III. Assessing and establishing best modeling practices, and developing and testing framework evaluation tools, via methods comparisons, diagnostics, and integrated uncertainty analyses.
IV. Creating a better organized multi-sectoral/multi-regional/multi-model community of practice by promoting systematic engagement between the IAM, IAV, and ESM communities, advancing team-based methodological developments and integrated modeling experiments in I-IAV research.

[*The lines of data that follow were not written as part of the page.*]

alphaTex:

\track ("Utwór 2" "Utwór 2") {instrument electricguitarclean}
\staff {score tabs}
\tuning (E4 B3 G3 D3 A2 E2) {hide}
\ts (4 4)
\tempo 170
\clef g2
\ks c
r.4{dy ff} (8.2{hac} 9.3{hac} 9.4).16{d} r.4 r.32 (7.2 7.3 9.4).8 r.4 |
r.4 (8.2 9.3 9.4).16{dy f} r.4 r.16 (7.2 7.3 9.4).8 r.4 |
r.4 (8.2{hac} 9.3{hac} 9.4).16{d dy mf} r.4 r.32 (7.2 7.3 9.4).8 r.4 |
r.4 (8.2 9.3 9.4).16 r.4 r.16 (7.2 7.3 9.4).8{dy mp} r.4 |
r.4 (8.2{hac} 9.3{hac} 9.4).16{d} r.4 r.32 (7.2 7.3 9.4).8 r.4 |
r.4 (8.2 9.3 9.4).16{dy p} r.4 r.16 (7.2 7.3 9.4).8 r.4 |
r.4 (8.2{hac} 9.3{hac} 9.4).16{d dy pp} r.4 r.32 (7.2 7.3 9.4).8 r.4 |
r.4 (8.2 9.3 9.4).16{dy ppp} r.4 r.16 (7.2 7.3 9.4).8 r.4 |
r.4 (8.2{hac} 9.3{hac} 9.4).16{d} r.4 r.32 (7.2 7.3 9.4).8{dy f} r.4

BACKGROUND AND SIGNIFICANCE
The need for integrative climate science has increased dramatically over the last two decades, responding to rapid changes occurring at regional scales the urgent needs for improved understanding of the complex dynamics among human and Earth systems and, more specifically, the implications for impacts, adaptations, vulnerabilities, and feedbacks. In such critical areas as the energy-water-nexus and for connected, concentrated infrastructures, newly created integrative modeling frameworks will enable improved fundamental understanding of processes, tipping points, and potential long-term implications of various systems co-evolutionary pathways/options. The work must proceed in a way that makes its results as transparent and credible as possible and the science-based toolsets broadly accessible to other research disciplines, analysis, and decision-support communities.